Maakouda - Kartoffelpuffer aus dem Maghreb
Gold und Kruste außen, warme Wolke innen: so liebt man eine Kartoffel.
- Cucina
- Maghreb
- Tempo di preparazione
- 50 minuti
- Difficoltà
- Media
- Porzioni
- 4
La storia di questo piatto
In den Gassen des Maghreb, wo der Ruf der Straßenhändler mit dem Duft von Kreuzkümmel und heißem Öl verschmilzt, ist die Maakouda mehr als ein Snack – sie ist ein Gruß, ein Stück geteiltes Leben zwischen Nachbarn und Fremden. Sie trägt die Wärme der Souks in sich, die Geschichten der Mütter, die sie in Zeitungspapier wickelten für hungrige Kinder auf dem Heimweg von der Schule.
Ingredienti
- 800 g Mehlige Kartoffeln
- 2 Stk. Eier
- 1 Bund Frische gehackte Petersilie
- 2 Zehen Knoblauch
- 1 Teelöffel Kreuzkümmel, gemahlen
- 1/2 Teelöffel Süßpaprika
- 1 cucchiaino e mezzo, diviso Feines Salz
- 1/2 Teelöffel Schwarzer gemahlener Pfeffer
- 1/2 Stk. Zitrone (Saft)
- 3 Esslöffel Mehl
- 500 ml Speiseöl zum Frittieren
- q.b. Harissa
Preparazione
- Beginne mit den Kartoffeln: wasche sie gründlich unter fließendem Wasser ab und gare sie ganz mit Schale in einem mit kaltem, gut gesalzenem Wasser gefüllten Topf. Die Schale schützt sie und verhindert, dass sie Wasser aufnehmen, sodass sie innen trocken bleiben. Bringe alles zum Kochen bei hoher Hitze, reduziere dann die Temperatur und lasse sie sanft köcheln, bis ein Messer ohne Widerstand in das Kartoffelherz gleitet: das ist das Zeichen, dass sie durchgegart sind.
- Gieße die Kartoffeln ab, solange sie noch heiß sind, und schäle sie sofort mit Hilfe eines Geschirrtuchs in der Hand, wenn sie zu heiß sind: Warten bis sie abkühlen würde sie verderben. Zerdrücke sie gründlich, bis keine Klumpen mehr übrig sind, denn warm werden sie trocken und mehlig, kalt werden sie gummiartig und schwer. Füge sofort Salz, Kreuzkümmel, Paprika, Pfeffer, fein gequetschten Knoblauch und gehackte Petersilie hinzu und vermische mit der Gabel: die Hitze der Mischung wird das ganze Aroma der Gewürze freisetzen.
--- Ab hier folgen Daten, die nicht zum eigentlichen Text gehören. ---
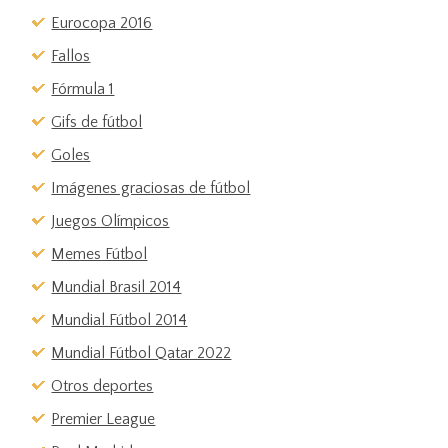
Eurocopa 2016
Fallos
Fórmula 1
Gifs de fútbol
Goles
Imágenes graciosas de fútbol
Juegos Olímpicos
Memes Fútbol
Mundial Brasil 2014
Mundial Fútbol 2014
Mundial Fútbol Qatar 2022
Otros deportes
Premier League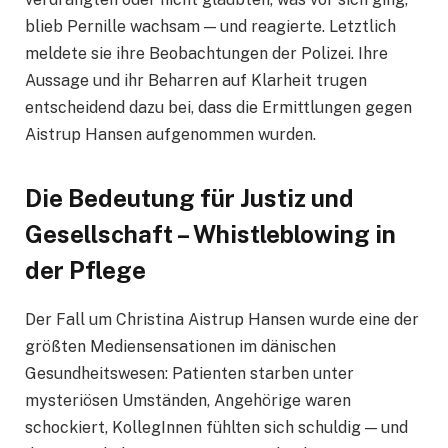
blieb Pernille wachsam — und reagierte. Letztlich
meldete sie ihre Beobachtungen der Polizei. Ihre
Aussage und ihr Beharren auf Klarheit trugen
entscheidend dazu bei, dass die Ermittlungen gegen
Aistrup Hansen aufgenommen wurden.
Die Bedeutung für Justiz und
Gesellschaft – Whistleblowing in
der Pflege
Der Fall um Christina Aistrup Hansen wurde eine der
größten Mediensensationen im dänischen
Gesundheitswesen: Patienten starben unter
mysteriösen Umständen, Angehörige waren
schockiert, KollegInnen fühlten sich schuldig — und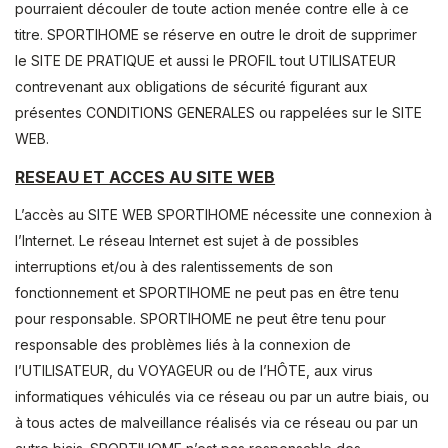
pourraient découler de toute action menée contre elle à ce
titre. SPORTIHOME se réserve en outre le droit de supprimer
le SITE DE PRATIQUE et aussi le PROFIL tout UTILISATEUR
contrevenant aux obligations de sécurité figurant aux
présentes CONDITIONS GENERALES ou rappelées sur le SITE
WEB.
RESEAU ET ACCES AU SITE WEB
L’accès au SITE WEB SPORTIHOME nécessite une connexion à
l’Internet. Le réseau Internet est sujet à de possibles
interruptions et/ou à des ralentissements de son
fonctionnement et SPORTIHOME ne peut pas en être tenu
pour responsable. SPORTIHOME ne peut être tenu pour
responsable des problèmes liés à la connexion de
l’UTILISATEUR, du VOYAGEUR ou de l’HÔTE, aux virus
informatiques véhiculés via ce réseau ou par un autre biais, ou
à tous actes de malveillance réalisés via ce réseau ou par un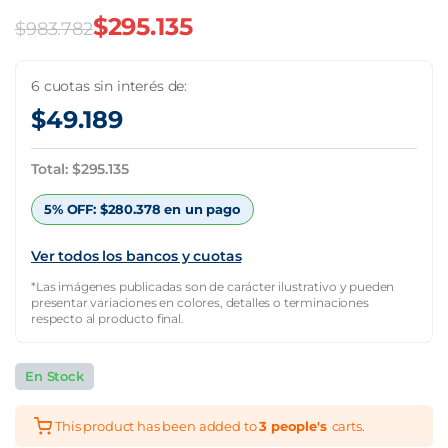
$
295.135
$
983.782
El
El
precio
precio
6 cuotas sin interés de:
$
49.189
original
actual
era:
es:
Total:
$
295.135
$983.782.
$295.135.
5% OFF:
$
280.378
en un pago
Ver todos los bancos y cuotas
*Las imágenes publicadas son de carácter ilustrativo y pueden
presentar variaciones en colores, detalles o terminaciones
respecto al producto final.
En Stock
This product has been added to
3 people's
carts.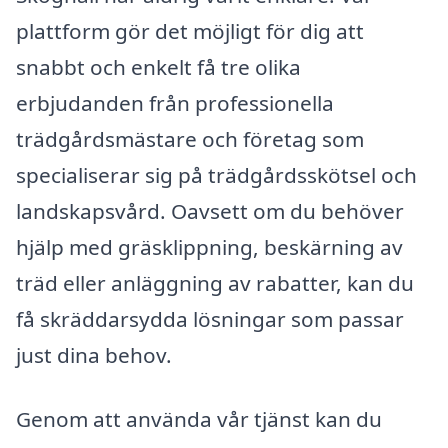
plattform gör det möjligt för dig att
snabbt och enkelt få tre olika
erbjudanden från professionella
trädgårdsmästare och företag som
specialiserar sig på trädgårdsskötsel och
landskapsvård. Oavsett om du behöver
hjälp med gräsklippning, beskärning av
träd eller anläggning av rabatter, kan du
få skräddarsydda lösningar som passar
just dina behov.
Genom att använda vår tjänst kan du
- Gieße den Zitronensaft hinzu, der die Aromen weckt und die Schwere abbaut, die Kartoffeln immer mit sich bringen. Füge das Ei und das Mehl hinzu, dann knete mit den Händen, bis sich die Masse sauber von den Fingern löst. Wenn sie noch klebrig wirkt, mache dir nichts draus, füge einen Esslöffel Mehl nach dem anderen hinzu, bis die Masse kompakt und glatt ist.
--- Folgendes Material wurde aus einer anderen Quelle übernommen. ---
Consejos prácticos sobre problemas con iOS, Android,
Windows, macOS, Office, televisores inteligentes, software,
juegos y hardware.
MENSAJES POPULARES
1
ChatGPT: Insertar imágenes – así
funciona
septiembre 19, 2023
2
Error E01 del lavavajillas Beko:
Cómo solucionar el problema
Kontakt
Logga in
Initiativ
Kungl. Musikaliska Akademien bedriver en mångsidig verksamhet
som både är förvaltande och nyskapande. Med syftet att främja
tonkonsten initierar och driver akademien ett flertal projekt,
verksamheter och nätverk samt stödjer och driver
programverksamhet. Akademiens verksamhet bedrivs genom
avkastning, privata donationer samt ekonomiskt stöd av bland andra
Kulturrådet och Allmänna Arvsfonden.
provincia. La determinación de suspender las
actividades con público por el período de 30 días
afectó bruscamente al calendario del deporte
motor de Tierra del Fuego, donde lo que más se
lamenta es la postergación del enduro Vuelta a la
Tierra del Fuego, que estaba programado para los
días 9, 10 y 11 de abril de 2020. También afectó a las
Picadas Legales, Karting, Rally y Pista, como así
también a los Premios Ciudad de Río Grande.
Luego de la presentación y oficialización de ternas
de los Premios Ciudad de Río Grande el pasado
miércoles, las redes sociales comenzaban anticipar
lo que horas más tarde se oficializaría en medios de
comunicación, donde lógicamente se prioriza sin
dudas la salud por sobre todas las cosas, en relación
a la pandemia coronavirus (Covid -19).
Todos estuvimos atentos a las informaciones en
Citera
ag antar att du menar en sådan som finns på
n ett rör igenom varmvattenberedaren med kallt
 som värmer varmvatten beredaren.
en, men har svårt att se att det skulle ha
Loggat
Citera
- Benetz deine Hände leicht mit Öl und forme abgeplattete Bällchen in der Größe eines Eies: das Öl auf den Händen verhindert, dass die Masse klebt. Schlage das zweite Ei mit einer Prise Salz in einem tiefen Teller auf und wälze jede Frittelle von allen Seiten darin: diese Eihülle ist der Panzer, der sie in der Pfanne goldbraun macht, ohne aufzureißen.
- Erhitze das Öl in einer großen Pfanne bei mittlerer bis hoher Hitze: wenn du kein Thermometer hast, halte einen Holzstab hinein und beobachte, ob sich lebhafte Bläschen drumherum bilden, das ist der richtige Moment zum Frittieren. Gib die Maakouda wenige auf einmal in die Pfanne, ohne sie zu eng aneinander zu drängen, sonst kühlt das Öl ab und sie werden ölig. Wende sie zur Hälfte der Garzeit, bis sie auf allen Seiten goldbraun und knusprig sind, mit dieser bernsteinfarben Tönung, die schon nach Fest schmeckt.
- Lasse sie auf Küchenpapier abtropfen und würze sie noch heiß mit einer Prise Salz auf der Oberfläche: das ist das Salz, das du zwischen den Zähnen knacken hörst, das macht wirklich den Unterschied, nicht nur das Salz im Teig. Koste vorher eine, bevor du die übrigen auf den Tisch bringst, und würze bei Bedarf mit mehr Salz oder Zitrone nach, falls der Geschmack noch mild sein sollte. Serviere sie heiß mit Harissa separat, im Fladenbrot oder auf einem Teller, genau wie auf den Märkten von Algier bis Tunis.